*OBJECTIVE*
Give the lines again, from the first one up to and including the line with "પ્રતિનિધીત્વ", with "Transcribe" replaced by "Copy" and nothing else changed.

*SOURCE DATA*
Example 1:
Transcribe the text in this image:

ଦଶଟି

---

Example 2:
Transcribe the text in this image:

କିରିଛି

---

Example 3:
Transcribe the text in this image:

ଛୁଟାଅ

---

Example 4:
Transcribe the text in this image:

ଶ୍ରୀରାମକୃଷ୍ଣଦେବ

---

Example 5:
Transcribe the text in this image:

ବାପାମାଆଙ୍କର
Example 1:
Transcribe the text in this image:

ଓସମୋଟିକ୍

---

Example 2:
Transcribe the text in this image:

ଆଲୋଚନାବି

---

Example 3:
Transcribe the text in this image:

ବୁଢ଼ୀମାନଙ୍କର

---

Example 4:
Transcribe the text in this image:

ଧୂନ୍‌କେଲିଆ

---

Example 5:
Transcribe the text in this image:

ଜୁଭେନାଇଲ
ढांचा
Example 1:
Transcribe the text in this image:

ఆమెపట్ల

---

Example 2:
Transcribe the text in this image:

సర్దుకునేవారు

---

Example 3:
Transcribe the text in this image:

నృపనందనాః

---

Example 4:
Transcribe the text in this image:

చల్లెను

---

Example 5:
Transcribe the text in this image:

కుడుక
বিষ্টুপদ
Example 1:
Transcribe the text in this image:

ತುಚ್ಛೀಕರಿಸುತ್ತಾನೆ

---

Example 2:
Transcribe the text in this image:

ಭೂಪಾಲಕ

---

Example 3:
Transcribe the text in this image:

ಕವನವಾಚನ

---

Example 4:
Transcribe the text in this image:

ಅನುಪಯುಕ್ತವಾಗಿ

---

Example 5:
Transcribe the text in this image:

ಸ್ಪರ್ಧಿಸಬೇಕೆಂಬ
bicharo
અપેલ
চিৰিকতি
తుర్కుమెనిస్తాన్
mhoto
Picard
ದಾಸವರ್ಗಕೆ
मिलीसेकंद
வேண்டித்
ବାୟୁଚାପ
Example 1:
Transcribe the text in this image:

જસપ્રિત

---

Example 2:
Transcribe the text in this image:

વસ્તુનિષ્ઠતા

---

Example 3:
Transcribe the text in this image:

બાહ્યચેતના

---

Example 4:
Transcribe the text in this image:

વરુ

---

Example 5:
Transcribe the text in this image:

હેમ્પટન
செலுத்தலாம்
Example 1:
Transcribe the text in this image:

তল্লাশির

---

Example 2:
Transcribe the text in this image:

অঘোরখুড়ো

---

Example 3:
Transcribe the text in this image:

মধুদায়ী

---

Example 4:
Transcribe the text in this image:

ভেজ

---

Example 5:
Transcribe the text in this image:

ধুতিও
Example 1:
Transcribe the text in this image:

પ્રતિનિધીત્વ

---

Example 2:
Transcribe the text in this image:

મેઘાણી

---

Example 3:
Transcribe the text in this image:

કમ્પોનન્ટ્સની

*ANSWER TO THIS EXERCISE*
Example 1:
Copy the text in this image:

ଦଶଟି

---

Example 2:
Copy the text in this image:

କିରିଛି

---

Example 3:
Copy the text in this image:

ଛୁଟାଅ

---

Example 4:
Copy the text in this image:

ଶ୍ରୀରାମକୃଷ୍ଣଦେବ

---

Example 5:
Copy the text in this image:

ବାପାମାଆଙ୍କର
Example 1:
Copy the text in this image:

ଓସମୋଟିକ୍

---

Example 2:
Copy the text in this image:

ଆଲୋଚନାବି

---

Example 3:
Copy the text in this image:

ବୁଢ଼ୀମାନଙ୍କର

---

Example 4:
Copy the text in this image:

ଧୂନ୍‌କେଲିଆ

---

Example 5:
Copy the text in this image:

ଜୁଭେନାଇଲ
ढांचा
Example 1:
Copy the text in this image:

ఆమెపట్ల

---

Example 2:
Copy the text in this image:

సర్దుకునేవారు

---

Example 3:
Copy the text in this image:

నృపనందనాః

---

Example 4:
Copy the text in this image:

చల్లెను

---

Example 5:
Copy the text in this image:

కుడుక
বিষ্টুপদ
Example 1:
Copy the text in this image:

ತುಚ್ಛೀಕರಿಸುತ್ತಾನೆ

---

Example 2:
Copy the text in this image:

ಭೂಪಾಲಕ

---

Example 3:
Copy the text in this image:

ಕವನವಾಚನ

---

Example 4:
Copy the text in this image:

ಅನುಪಯುಕ್ತವಾಗಿ

---

Example 5:
Copy the text in this image:

ಸ್ಪರ್ಧಿಸಬೇಕೆಂಬ
bicharo
અપેલ
চিৰিকতি
తుర్కుమెనిస్తాన్
mhoto
Picard
ದಾಸವರ್ಗಕೆ
मिलीसेकंद
வேண்டித்
ବାୟୁଚାପ
Example 1:
Copy the text in this image:

જસપ્રિત

---

Example 2:
Copy the text in this image:

વસ્તુનિષ્ઠતા

---

Example 3:
Copy the text in this image:

બાહ્યચેતના

---

Example 4:
Copy the text in this image:

વરુ

---

Example 5:
Copy the text in this image:

હેમ્પટન
செலுத்தலாம்
Example 1:
Copy the text in this image:

তল্লাশির

---

Example 2:
Copy the text in this image:

অঘোরখুড়ো

---

Example 3:
Copy the text in this image:

মধুদায়ী

---

Example 4:
Copy the text in this image:

ভেজ

---

Example 5:
Copy the text in this image:

ধুতিও
Example 1:
Copy the text in this image:

પ્રતિનિધીત્વ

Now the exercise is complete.